NAT’S SUPPLIER CHALLENGE – MAISON DES MACARONS
I’m really enjoying my supplier challenges and this one was particularly fun, which was helped by the Champagne and alfresco lunch in the glorious sun. This challenge was postponed twice by both episodes of snow, so all of us are eager to finally get together for a lovely day of Macaron Masterclass-ery.
Victoria and Kimm run these classes for anyone wanting to learn how to make these delicious treats, as well as making them for weddings and corporate events. And joining us today is Rachael Connerton who has also been itching to learn how to make macarons and some how is going to juggle taking part in the class as well as photographing the action.
My challenges always start off with a cup of tea and a good natter. It’s such a great industry we work in, filled with genuinely lovely, talented people and I am so lucky to work with such a fantastic group of suppliers who support each other.
Now, I have never made macarons and I’m not much of a baker, so I am inexperienced and out of my depth today. And I’ve heard many people say that there is an art to making these French delights.
I do feel a little more “prepared” once I put an apron on, but the second Kimm starts introducing the method and Victoria starts pulling out weighing scales, jugs, electric thermometers, timers, pots and pans, I’m back to worrying how terribly wrong this could go.
So, we start by making the meringue for the shell of the macaron. Kimm makes an Italian meringue and I had no idea it was made using ground almonds. We have the Kitchen Aids going, we have pre-weighed the exact amount of ingredients and we have electric thermometers in our pans on the hob with timers all on the go. My head is spinning with everything that is going on. I’ve got to watch the thermometer and when it gets to a certain temperature, I have to up the speed on the Kitchen Aid, then I have to wait until we reach another temperature to whip the pan off the hob and slowly pour the sugar liquid into the mixer.
There’s food colouring to add and a little gentle mixing before we have a perfectly stiff peaked meringues. I braved the traditional test of holding it above my head which could have ended so badly.
We spoon the mix into piping bags and pipe out precise circles onto a baking tray and then whack ‘em to knock out some air. It takes a few go’s but my technique for piping improves after a few attempts. The knack is to hold the bag just a little off the tray, straight up and allow the meringue to ooze out and neatly flick the mixture to the side when you are finished so aren’t left with a peak that could burn.
Whilst we wait for the disks to settle before baking them, Kimm pops open a bottle of pink Lanson! Don’t mind if I do! Victoria and I go and play icing some macarons and she shows me how she decorates Kimms creations for bespoke orders.
It’s now time to bake our shells, so we pop them in the oven and stick the timer on. Having a good oven and knowing how it works is also the trick to making perfect macarons, as the cooking time will vary depending on the type of oven you have. Kimm knows her tools though so half way through, we open the door, waft some heat out of the oven and then place a sheet of baking parchment on the top of our shells to stop them burning or discolouring in the second half of cooking. When they come out of the oven, some of my shells haven’t survived, they’ve crumbled in on themselves and some of them are a funny shape, but all in all, we have a batch of macarons taking shape.
You can’t put chocolate ganache into hot meringue shells, so whilst they cool down we have an alfresco lunch. Kimm used to live in France and with all of her stories of living over there and the incredible sun we were having, I felt as if we were there. Kimm’s hospitality is incredible, she certainly knows how to look after her guests. Anyone doing her macaron masterclass will definitely have a very special day.

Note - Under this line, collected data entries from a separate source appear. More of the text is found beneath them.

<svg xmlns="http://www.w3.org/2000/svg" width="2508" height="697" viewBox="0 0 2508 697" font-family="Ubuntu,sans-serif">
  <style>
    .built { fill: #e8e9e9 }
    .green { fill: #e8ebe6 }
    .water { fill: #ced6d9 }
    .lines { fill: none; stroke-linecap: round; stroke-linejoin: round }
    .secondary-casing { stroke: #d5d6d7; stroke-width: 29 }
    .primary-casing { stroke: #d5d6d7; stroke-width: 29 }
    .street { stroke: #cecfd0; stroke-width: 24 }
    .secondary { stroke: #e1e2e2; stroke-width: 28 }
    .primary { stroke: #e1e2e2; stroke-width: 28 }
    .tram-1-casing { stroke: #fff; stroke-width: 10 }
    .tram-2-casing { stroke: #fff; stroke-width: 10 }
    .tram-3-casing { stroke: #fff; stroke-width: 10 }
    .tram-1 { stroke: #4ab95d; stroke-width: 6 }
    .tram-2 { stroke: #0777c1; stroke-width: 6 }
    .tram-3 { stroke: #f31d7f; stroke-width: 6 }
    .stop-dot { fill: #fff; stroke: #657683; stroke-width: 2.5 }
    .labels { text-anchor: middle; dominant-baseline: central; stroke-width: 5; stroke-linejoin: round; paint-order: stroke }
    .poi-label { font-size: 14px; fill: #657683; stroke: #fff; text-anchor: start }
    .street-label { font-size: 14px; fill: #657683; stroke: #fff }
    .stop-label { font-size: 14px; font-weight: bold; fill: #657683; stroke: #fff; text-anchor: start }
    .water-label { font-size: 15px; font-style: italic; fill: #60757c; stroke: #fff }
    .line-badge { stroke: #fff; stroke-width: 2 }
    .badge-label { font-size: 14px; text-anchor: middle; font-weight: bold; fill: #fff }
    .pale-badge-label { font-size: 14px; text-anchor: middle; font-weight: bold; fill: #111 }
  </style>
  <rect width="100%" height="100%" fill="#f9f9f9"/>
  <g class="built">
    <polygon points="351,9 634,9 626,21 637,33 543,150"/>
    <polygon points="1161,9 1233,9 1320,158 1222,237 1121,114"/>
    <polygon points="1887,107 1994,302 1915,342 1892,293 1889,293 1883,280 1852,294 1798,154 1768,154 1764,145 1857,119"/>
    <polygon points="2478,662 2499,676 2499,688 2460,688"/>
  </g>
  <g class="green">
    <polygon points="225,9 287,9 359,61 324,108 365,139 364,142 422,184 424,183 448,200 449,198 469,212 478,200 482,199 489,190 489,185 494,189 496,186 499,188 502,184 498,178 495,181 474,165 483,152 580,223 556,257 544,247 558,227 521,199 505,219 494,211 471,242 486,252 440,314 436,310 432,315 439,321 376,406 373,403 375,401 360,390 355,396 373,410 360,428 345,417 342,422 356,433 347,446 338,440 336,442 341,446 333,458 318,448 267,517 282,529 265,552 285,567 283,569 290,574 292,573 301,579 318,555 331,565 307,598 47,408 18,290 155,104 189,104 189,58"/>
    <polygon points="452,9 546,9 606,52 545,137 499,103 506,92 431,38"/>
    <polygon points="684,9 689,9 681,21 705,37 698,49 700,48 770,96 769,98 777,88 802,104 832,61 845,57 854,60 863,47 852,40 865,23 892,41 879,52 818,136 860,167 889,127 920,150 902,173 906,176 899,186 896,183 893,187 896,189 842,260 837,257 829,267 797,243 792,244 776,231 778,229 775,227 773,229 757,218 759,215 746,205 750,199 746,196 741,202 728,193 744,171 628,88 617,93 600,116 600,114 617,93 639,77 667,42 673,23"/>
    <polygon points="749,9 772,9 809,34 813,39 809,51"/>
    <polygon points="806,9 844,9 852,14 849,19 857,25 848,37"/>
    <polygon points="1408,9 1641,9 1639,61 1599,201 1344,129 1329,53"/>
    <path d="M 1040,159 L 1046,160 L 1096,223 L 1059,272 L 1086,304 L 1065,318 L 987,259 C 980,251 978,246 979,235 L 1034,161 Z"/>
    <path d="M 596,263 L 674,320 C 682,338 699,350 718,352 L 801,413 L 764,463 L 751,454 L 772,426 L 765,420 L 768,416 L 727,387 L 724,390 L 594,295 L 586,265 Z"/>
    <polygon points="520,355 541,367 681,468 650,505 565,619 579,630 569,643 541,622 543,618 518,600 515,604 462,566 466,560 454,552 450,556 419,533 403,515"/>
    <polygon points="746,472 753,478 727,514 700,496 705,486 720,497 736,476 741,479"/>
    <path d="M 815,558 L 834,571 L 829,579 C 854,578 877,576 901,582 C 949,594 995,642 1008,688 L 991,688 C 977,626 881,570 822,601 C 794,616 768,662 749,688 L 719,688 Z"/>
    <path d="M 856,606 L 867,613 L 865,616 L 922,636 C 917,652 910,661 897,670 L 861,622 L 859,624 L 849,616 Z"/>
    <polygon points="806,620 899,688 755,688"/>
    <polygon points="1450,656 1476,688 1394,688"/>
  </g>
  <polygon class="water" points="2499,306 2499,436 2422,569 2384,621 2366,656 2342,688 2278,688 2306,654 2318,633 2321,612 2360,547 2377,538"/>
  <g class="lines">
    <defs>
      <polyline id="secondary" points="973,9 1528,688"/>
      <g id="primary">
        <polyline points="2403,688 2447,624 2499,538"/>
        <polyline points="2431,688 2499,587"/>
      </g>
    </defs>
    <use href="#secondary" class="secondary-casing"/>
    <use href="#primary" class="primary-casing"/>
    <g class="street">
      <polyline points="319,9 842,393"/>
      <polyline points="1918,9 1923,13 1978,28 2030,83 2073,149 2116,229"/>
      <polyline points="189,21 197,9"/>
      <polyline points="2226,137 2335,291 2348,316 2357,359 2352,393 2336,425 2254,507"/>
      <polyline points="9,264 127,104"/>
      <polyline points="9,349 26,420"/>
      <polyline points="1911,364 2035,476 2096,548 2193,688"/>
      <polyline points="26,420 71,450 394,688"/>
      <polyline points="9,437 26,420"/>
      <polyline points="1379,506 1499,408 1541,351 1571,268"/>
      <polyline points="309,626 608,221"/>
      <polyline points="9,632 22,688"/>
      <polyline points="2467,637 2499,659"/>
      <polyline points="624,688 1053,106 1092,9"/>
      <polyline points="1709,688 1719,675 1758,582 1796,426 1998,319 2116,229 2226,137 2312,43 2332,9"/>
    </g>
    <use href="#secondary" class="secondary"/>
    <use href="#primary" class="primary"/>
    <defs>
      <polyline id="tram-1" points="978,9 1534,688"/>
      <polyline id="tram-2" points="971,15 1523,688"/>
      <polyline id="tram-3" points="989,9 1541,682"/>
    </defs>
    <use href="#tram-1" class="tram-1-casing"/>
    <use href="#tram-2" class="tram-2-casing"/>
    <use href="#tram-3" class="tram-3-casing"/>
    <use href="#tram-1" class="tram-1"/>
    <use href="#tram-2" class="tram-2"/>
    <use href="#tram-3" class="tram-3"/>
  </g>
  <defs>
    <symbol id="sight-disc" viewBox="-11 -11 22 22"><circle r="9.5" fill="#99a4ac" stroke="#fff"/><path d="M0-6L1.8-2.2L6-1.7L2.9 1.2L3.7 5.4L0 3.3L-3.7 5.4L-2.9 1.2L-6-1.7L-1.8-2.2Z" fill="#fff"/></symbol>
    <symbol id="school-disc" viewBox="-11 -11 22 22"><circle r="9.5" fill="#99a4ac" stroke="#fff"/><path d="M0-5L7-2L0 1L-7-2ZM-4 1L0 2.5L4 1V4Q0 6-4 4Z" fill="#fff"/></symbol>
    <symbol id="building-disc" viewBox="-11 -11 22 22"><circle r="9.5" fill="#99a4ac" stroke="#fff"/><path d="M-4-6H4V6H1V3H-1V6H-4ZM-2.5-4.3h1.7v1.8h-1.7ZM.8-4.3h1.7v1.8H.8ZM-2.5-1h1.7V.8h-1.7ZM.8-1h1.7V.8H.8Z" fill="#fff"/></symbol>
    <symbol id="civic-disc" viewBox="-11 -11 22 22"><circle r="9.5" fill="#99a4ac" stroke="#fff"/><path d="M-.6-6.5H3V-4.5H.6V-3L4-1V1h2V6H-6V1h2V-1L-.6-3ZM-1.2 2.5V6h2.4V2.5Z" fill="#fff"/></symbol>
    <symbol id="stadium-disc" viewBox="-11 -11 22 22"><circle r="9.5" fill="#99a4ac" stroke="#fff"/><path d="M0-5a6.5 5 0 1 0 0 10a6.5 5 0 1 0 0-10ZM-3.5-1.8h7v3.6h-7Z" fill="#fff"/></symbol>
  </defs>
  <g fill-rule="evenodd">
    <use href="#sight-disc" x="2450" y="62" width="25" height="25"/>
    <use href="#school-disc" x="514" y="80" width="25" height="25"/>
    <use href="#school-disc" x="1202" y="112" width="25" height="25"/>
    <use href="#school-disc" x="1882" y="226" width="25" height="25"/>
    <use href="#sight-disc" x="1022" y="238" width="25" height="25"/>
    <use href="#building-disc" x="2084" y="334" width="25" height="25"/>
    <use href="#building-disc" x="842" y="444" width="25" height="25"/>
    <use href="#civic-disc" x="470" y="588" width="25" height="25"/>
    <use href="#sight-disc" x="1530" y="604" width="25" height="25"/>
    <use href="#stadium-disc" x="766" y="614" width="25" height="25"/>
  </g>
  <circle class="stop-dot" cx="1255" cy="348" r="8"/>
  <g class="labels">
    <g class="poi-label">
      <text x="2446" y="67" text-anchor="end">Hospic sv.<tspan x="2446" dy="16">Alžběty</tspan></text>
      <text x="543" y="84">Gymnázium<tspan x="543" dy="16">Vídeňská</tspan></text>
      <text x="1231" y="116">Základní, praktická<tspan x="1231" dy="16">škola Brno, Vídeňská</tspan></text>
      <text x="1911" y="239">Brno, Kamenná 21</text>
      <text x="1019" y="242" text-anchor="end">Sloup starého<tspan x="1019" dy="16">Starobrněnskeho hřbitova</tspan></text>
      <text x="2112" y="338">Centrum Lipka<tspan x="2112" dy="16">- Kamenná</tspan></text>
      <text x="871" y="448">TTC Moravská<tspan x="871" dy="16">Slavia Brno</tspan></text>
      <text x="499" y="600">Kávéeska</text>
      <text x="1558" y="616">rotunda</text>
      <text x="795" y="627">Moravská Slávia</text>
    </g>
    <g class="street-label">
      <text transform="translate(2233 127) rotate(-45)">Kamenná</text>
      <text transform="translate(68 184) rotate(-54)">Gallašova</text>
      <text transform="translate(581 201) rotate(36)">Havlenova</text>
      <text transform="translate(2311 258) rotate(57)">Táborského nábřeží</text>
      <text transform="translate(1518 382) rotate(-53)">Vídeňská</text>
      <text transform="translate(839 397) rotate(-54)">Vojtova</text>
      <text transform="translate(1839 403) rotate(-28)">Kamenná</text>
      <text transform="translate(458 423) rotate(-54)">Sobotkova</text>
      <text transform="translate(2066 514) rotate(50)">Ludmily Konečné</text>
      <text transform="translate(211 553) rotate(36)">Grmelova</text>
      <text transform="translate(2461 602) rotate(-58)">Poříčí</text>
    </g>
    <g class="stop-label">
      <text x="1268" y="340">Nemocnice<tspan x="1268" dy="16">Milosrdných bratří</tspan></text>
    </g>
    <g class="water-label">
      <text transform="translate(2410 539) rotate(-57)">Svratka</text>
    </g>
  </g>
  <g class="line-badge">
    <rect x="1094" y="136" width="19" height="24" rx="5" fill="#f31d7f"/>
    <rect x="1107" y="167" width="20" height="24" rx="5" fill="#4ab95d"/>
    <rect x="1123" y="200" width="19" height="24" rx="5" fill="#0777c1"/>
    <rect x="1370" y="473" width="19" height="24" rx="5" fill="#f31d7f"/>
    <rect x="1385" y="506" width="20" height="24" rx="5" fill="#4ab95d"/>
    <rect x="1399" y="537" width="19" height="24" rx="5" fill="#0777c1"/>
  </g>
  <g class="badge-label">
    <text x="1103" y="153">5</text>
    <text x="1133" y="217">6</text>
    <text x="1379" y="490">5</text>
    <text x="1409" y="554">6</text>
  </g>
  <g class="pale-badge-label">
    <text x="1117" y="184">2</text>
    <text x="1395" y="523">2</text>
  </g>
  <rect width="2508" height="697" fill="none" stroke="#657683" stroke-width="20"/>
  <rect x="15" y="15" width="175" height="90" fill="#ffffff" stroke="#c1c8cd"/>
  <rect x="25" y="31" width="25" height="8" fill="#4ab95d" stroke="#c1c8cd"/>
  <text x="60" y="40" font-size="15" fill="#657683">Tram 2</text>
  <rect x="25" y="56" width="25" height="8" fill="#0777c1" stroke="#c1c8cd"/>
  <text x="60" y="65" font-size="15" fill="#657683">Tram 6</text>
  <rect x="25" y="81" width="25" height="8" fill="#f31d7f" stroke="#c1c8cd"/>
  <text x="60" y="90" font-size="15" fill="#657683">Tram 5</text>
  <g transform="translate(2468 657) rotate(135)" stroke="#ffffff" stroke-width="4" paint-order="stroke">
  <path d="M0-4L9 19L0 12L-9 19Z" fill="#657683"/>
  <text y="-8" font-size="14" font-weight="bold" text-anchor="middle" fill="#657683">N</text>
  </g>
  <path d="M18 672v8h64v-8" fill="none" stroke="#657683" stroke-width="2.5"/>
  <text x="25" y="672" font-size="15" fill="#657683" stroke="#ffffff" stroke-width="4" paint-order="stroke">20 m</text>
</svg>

We finish things off by making the fillings for our macarons. Rachael has made a raspberry and rose water filling and I am making lemon. To make everything from scratch takes an incredible amount of preparation, so we use a premade (by Kimm) lemon curd and raspberry coulis. We then mix our flavouring into a white chocolate ganache and pipe the filling onto one shell and twist the other on the top. Some of my filling oozes out of the sides and some are seriously lacking, so I botch fill it once the top is on. I am absolutely making a hash of it. But… voila! 6 hour later we have a batch of macarons.
I love them; they taste incredible and look so pretty but I can’t take full credit; Victoria and Kimm are not only incredible teachers but they did lend a helping hand. Macarons make great favours or a tower at a wedding but I absolutely have a new found respect for the very time sensitive and precise measured technique involved in making just one batch. It’s a true art and when ever I see a perfect little macaron, I now appreciate the insane talent involved to create it.